Der neue Anzug und die neuen Schuhe, die für die Ausbildung zum Versicherungskaufmann vom neuen Arbeitgeber erwartet werden. Oder ein Zuschuss zur Fahrschule, wenn ein Führerschein vom künftigen Arbeitgeber, beispielsweise von der Bremer Straßenbahn AG, vorausgesetzt wird. Oder die Finanzierung der Teilnahme an einer für das Studium wichtigen Exkursion.
Martin Bertzbach, pensionierter Präsident des Landesarbeitsgerichtes, und seiner Frau Gertrud Janzer-Bertzbach fallen so einige Beispiele ein, wofür sie finanzielle Zuschüsse gegeben haben, um jungen Menschen den Bildungsweg ins Leben zu ebnen. Denn der kann in Bremen mit einer der höchsten Armutsquoten Deutschlands, durchaus steinig sein.
Bildungsbrücke – Initiative für Chancengleichheit im Viertel
Vor zehn Jahren haben die Bertzbachs ihre Janusz-Korczak-Stiftung ins Leben gerufen. Für Kinder, die aus Familien kommen, die finanziell nicht gerade auf Rosen gebettet sind, tritt der Verein Bildungsbrücke – Initiative für Chancengleichheit im Viertel ein, die von der Helga-und-Reinhard-Werner-Stiftung ins Leben gerufen wurde und mit zahlreichen Akteuren und Schulen im Stadtteil zusammenarbeitet.
Zwischen beiden Institutionen besteht ein nahtloser Übergang.
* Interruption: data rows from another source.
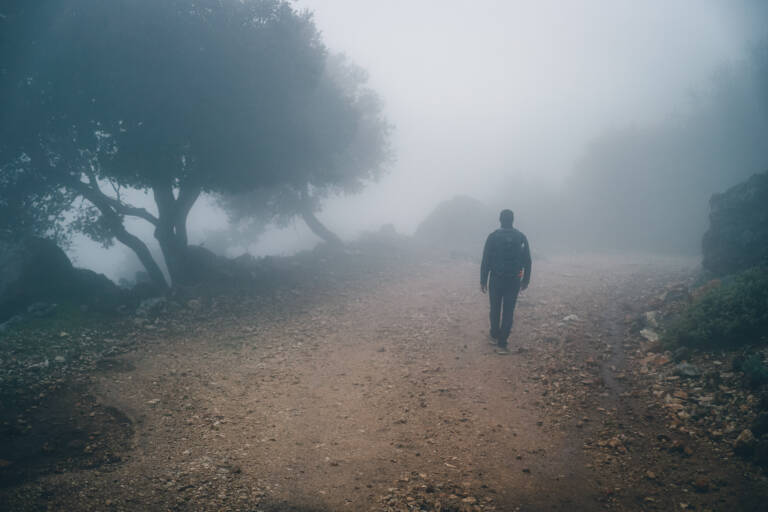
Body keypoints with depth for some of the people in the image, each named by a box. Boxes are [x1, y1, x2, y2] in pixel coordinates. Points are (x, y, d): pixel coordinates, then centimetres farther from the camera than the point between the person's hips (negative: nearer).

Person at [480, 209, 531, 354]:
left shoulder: (493, 237, -8)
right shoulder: (521, 237, -1)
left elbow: (485, 261, -8)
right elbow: (527, 261, 3)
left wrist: (483, 281, 0)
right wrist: (525, 280, 13)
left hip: (496, 279, -1)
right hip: (514, 281, 1)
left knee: (495, 309, 17)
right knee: (508, 311, 4)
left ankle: (495, 336, 33)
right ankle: (502, 344, 2)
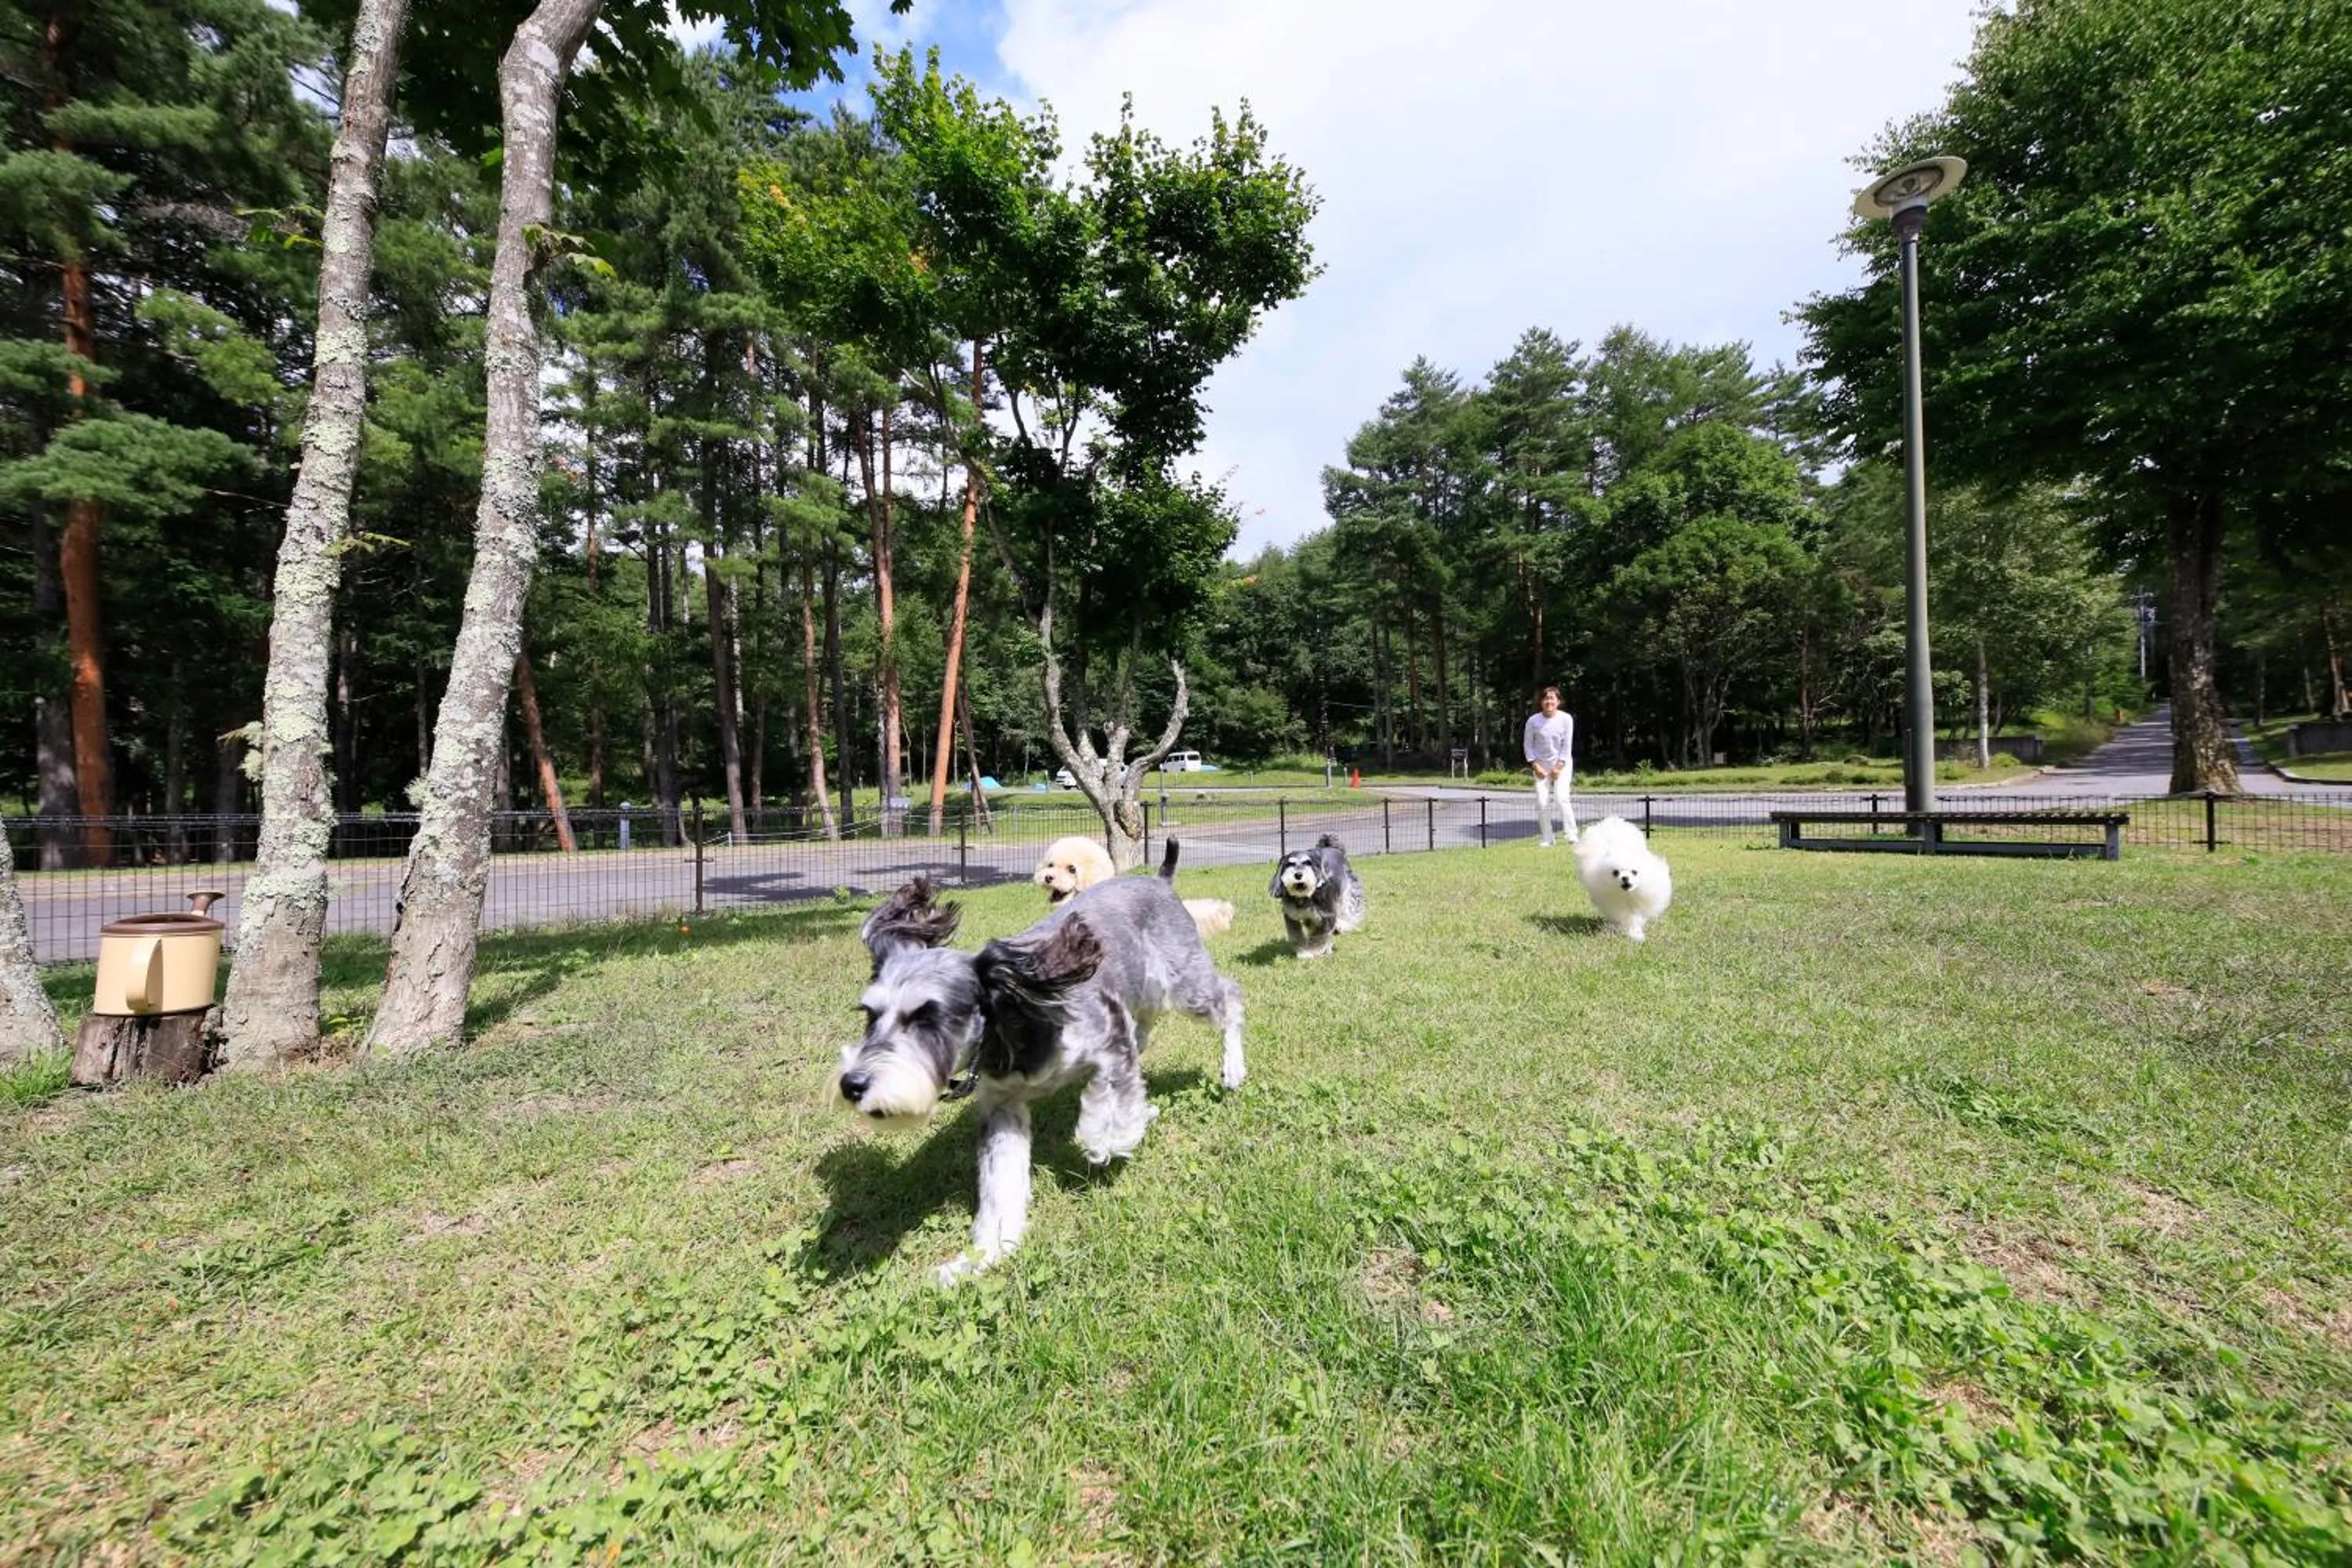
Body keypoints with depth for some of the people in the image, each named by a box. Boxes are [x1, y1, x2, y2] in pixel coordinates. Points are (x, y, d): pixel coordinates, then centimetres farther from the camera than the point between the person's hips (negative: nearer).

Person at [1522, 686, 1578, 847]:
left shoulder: (1566, 719, -10)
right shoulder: (1533, 720, -8)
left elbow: (1567, 745, -7)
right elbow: (1527, 744, 0)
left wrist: (1559, 767, -10)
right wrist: (1535, 765, -6)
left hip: (1561, 764, -2)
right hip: (1541, 766, 2)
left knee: (1561, 798, -17)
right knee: (1542, 802, -5)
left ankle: (1572, 835, -9)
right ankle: (1547, 839, 7)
So ist Gertrud Janzer-Bertzbach Mitglied im Vertrauensrat der Bildungsbrücke. Pastor Bernd Klingbeil-Jahr ist in beiden Institutionen vertreten. Die Bildungsbrücke gewährt Zuschüsse für Extra-Ausgaben wie Klassenfahrten, die Anschaffung von nötigen Büchern oder beispielsweise auch Tornistern für die Schule. Beiden Institutionen ist es ganz wichtig, dass sie keinesfalls Elite-Förderung betreiben wollen. "Davon gibt es sowieso schon genug", finden die Bertzbachs. Dass die Korczak-Stiftung eine kleine Stiftung ist, betont das Ehepaar, dass pro Jahr Zuschüsse in Höhe von zwölf bis 15.000 Euro gewährt.
Ihr Ziel ist es, dass Jugendliche und junge Erwachsene auch dann den beruflichen Weg gehen können, den sie selbst wünschen und der ihrer Begabung entspricht, wenn sie dazu finanzielle Unterstützung benötigen. So, wie es einst Janusz Korczak, der Namensgeber der Stiftung, formulierte: "Wie soll das Kind morgen leben können, wenn wir ihm heute kein bewusstes, verantwortungsvolles Leben ermöglichen?"
Der 1878 in Warschau geborene polnische Arzt, Pädagoge und Autor sei den jungen Menschen stets auf Augenhöhe begegnet. Er engagierte sich für Kinder aus armen Familien, sagt Gertrud Janzer-Bertzbach. Vor etwa 100 Jahren gründete er ein Waisenhaus und leitete es gemeinsam mit Kindern und Jugendlichen, die darin wohnten. Aus diesen Erfahrungen entwickelte Korczak Ideen für eine demokratische Erziehung und forderte prinzipielle Rechte für Kinder ein. Als seine Waisenkinder von den deutschen Besatzern 1942 in das Vernichtungslager Treblinka deportiert wurden, ging er mit ihnen in den Tod. "Wir wollen als Janusz-Korczak-Stiftung sein Andenken bewahren und seine Impulse für Selbstbestimmung und Chancengleichheit gerade auch für Kinder und Jugendliche, die mit schwierigen Rahmenbedingungen umzugehen haben, verwirklichen", sagen die Stiftungsgründer.
Persönliche Gespräche sind nicht mehr möglich
Vorzugsweise lernen sie die jungen Leute auch im persönlichen Gespräch kennen, was allerdings die Omikron-Variante des Coronavirus gerade sehr erschwert. In den vergangenen beiden Pandemie-Jahren sei das noch mit Maske und unter Einhaltung des nötigen Abstands möglich gewesen.
Auch nach bestandenem Studium oder Ausbildung bleibe oft noch der Kontakt bestehen, sagt Gertrud Janzer-Bertzbach. Da ist beispielsweise der junge Migrant aus Afghanistan, der im Rekordtempo Deutsch gelernt und das zweitbeste Abitur in seiner Oberstufe absolviert habe. "Wenn seine Mutter in Bremen ist, backt sie immer afghanische Spezialitäten für uns", erzählt sie. Oder es komme mal jemand mit einem Blumenstrauß vorbei und berichte von ihrem oder seinem Werdegang.